**Required work:**
(a) Find each line in the records that contains the word "majority" and copy those lines.
(b) Extend the attic insulation thread, picking up after its final post.

**Page text:**
[Start of section]

# Improving Attic Insulation



## Fix'n it (Mar 12, 2012)

pics are way to small


----------



## wrbrb (Aug 18, 2020)

Fix'n it said:


> pics are way to small


Edited to expand all photos back to a large size. Previously heard it was annoying to scroll through large photos, to shrink them so people could click on them to enlarge if they wanted to. Might not be the same experience on mobile vs desktop?


----------



## Fix'n it (Mar 12, 2012)

wrbrb said:


> Previously heard it was annoying to scroll through large photos, to shrink them so people could click on them to enlarge if they wanted to.


it can be, but yours were/are not clickable. i am on pc.


----------



## Fix'n it (Mar 12, 2012)

Fill gaps like this in the ceiling with foam? = YES , all of them. with spray foam. also look for ceiling electrical box's, seal those with caulk.

[End of section]

**Exercise data:**
[Start of section]

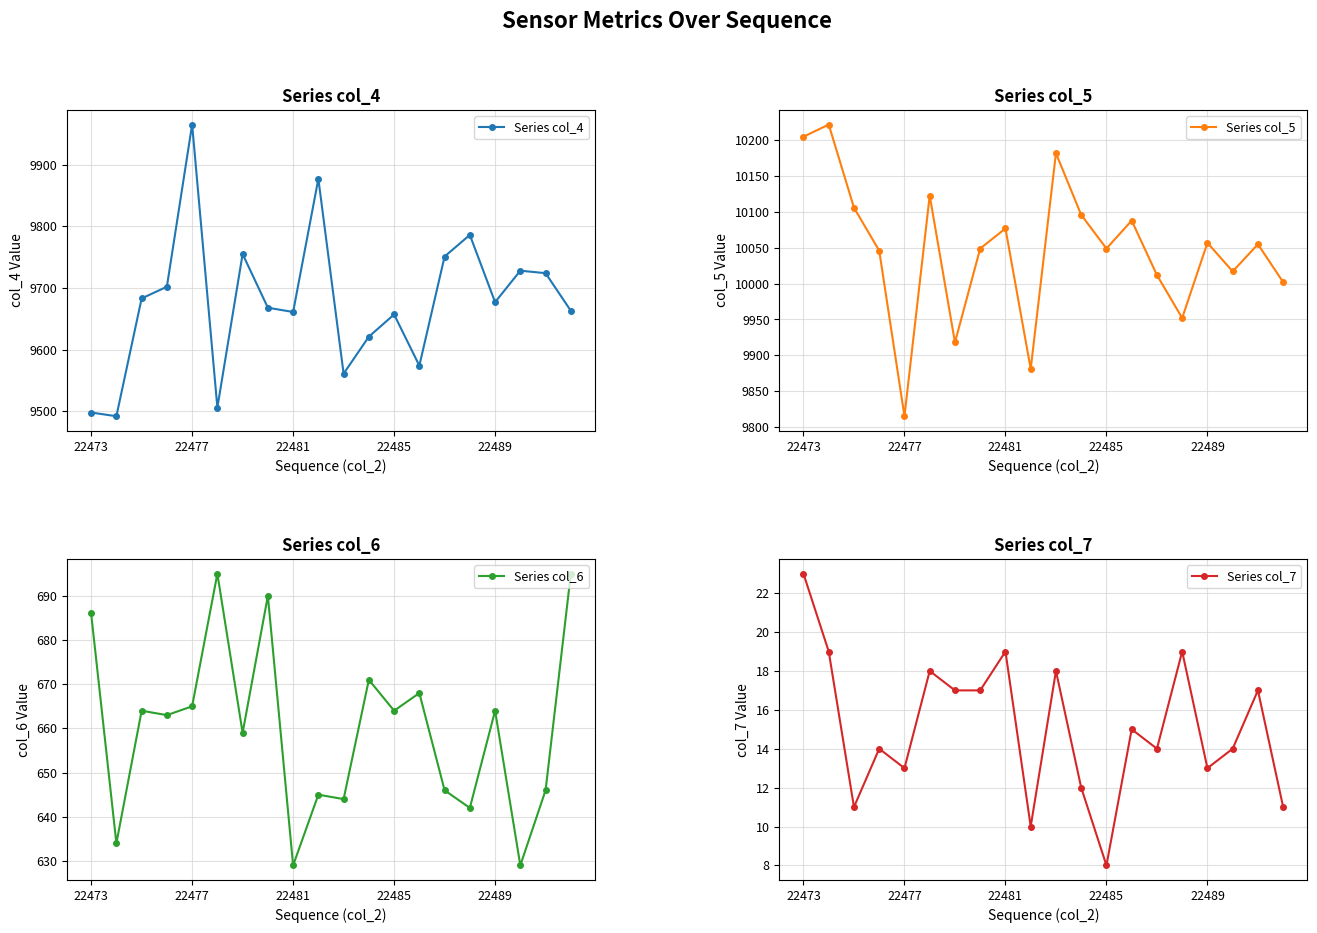

What is the value of the Series col_6 point at the 20th from the left?

695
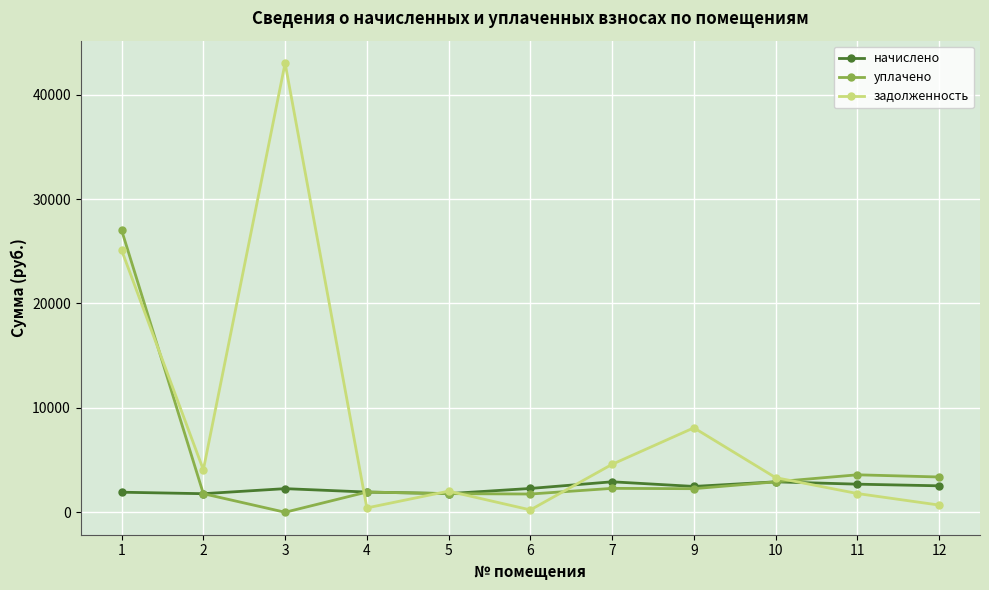

What is the spread (max minus min) of values at 10?

401.5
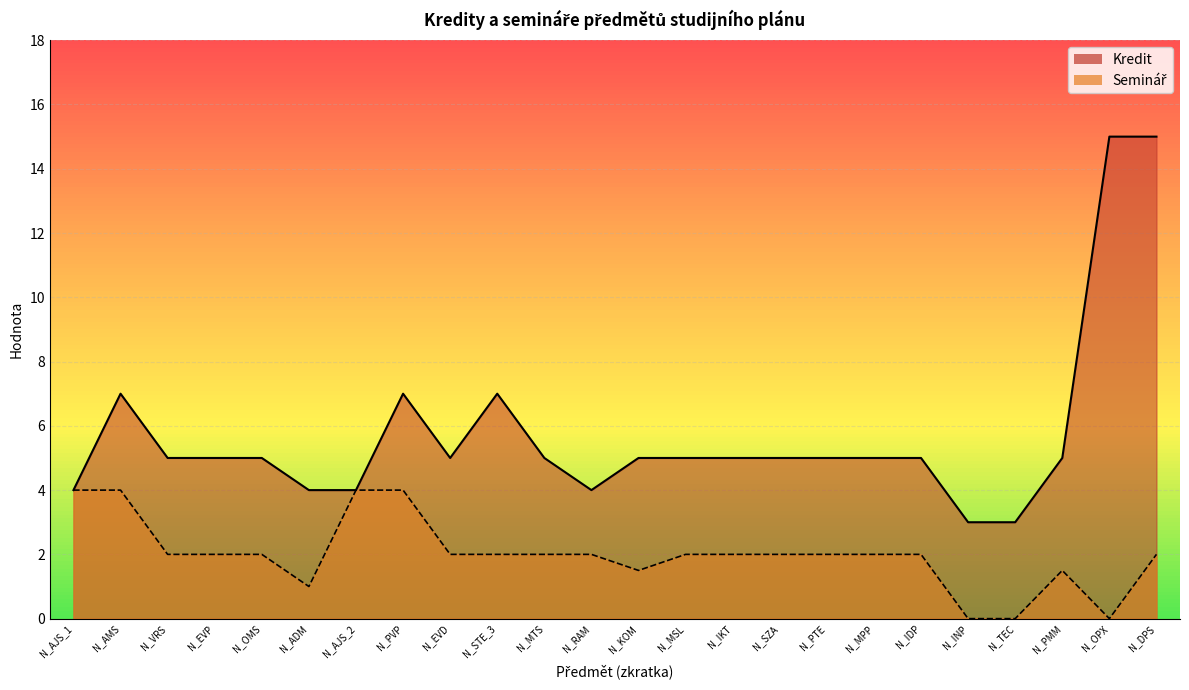

At which category is the sum across all series the highest?

N_DPS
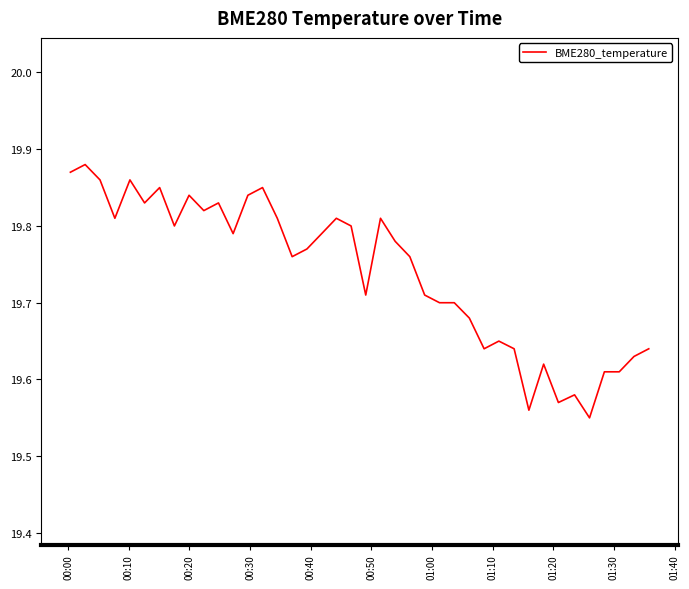

What is the difference between the maximum and minimum values?

0.3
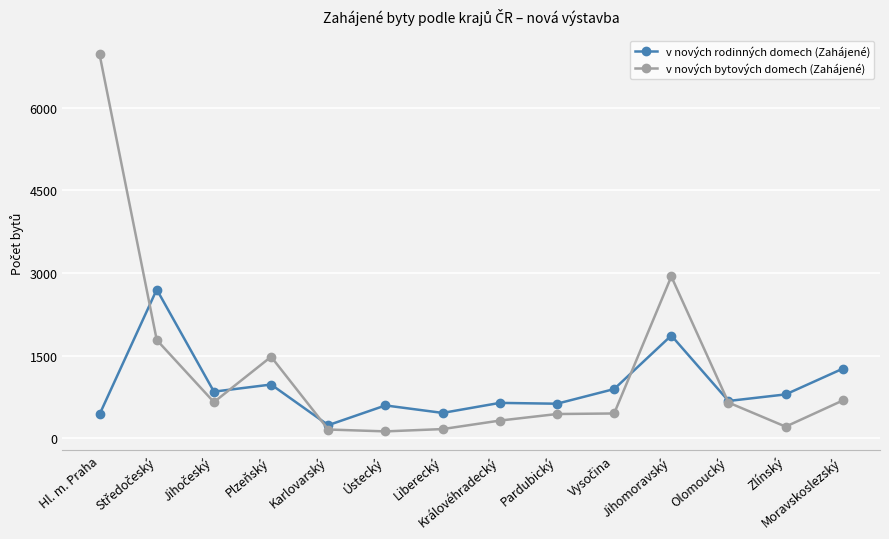

What is the value of the v nových rodinných domech (Zahájené) point at the 11th from the left?

1868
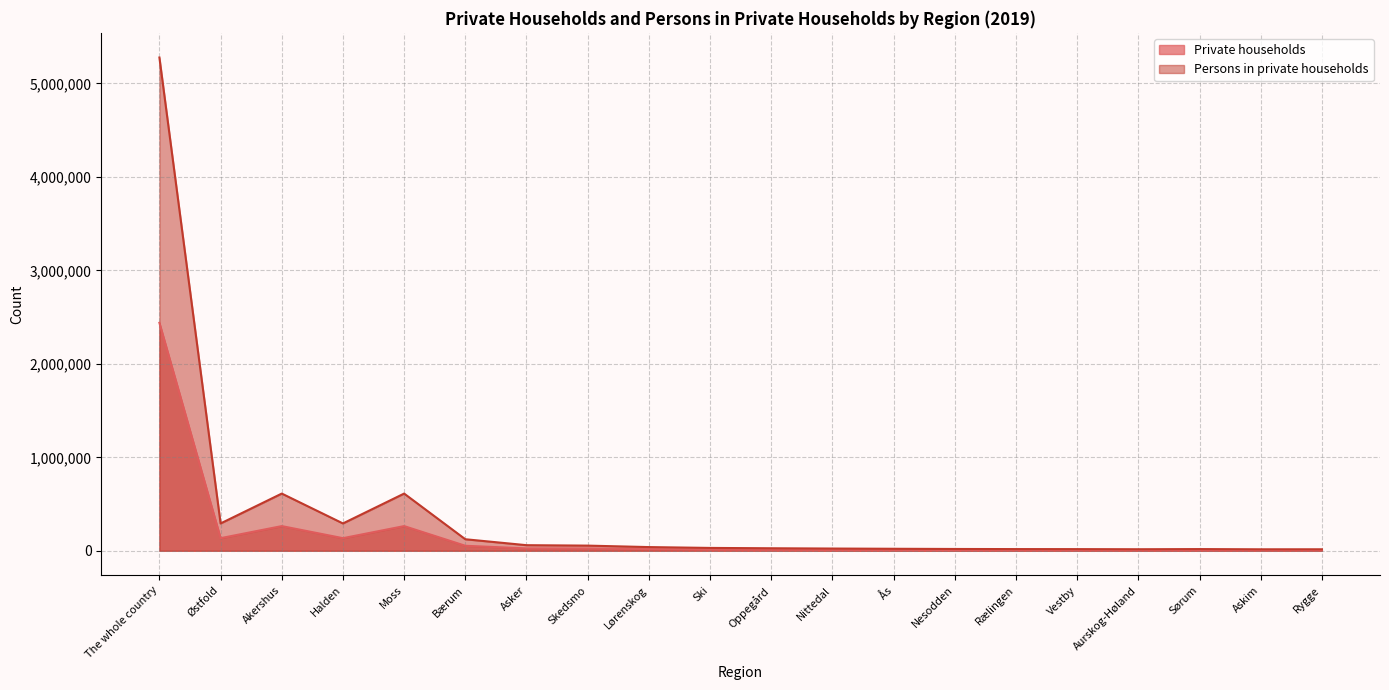

What is the total value across all series at Halden?

426872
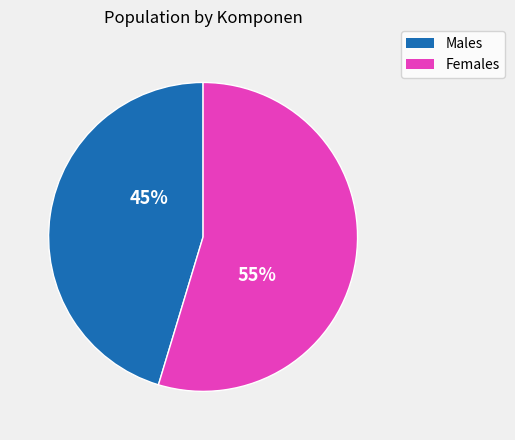

Does any single category account for the majority?

Yes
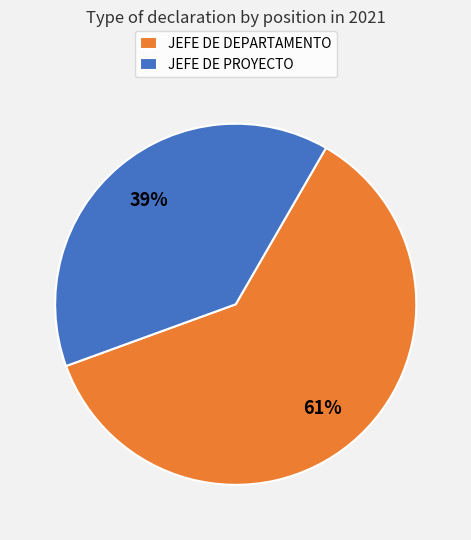

Is there a majority slice in this chart?

Yes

[End of section]

**Results in order:**
(a)
Does any single category account for the majority?
Is there a majority slice in this chart?

(b)
----------



## wrbrb (Aug 18, 2020)

Will do. 

Probably most curious about stuffing the cavities at the gable end and soffit ends, if that’s a good idea or not, and what the strange double-faced mulch-like insulation is. Maybe state of the art in 1952?

Any general comments on the process outlined in my original post would also be really appreciated.


----------



## Fix'n it (Mar 12, 2012)

you say its balloon. my understanding is those should be closed up, top and bottom. but first, is there any insulation in the walls ? do you have plaster & lathe ? knob&tube ?

the sofits should have baffles sealed to the top plate.


----------



## Nealtw (Jun 22, 2017)

*Balsam Wool Insulation photo*
"Balsam Wool" is a wood fiber product or "cellulose" insulation that was widely used in homes and in a variety of other applications in the U.S. from at least the 1930's.
See BALSAM WOOL BATT INSULATION for details.

If you are just stuffing the wall cavity for fire protection I would use rock wool for that. 
For a walk, stand 2x6 on edge 14 1/2" apart and put insulation in there before adding the plywood. 
Are you dealing with vents, and high vents?


----------



## wrbrb (Aug 18, 2020)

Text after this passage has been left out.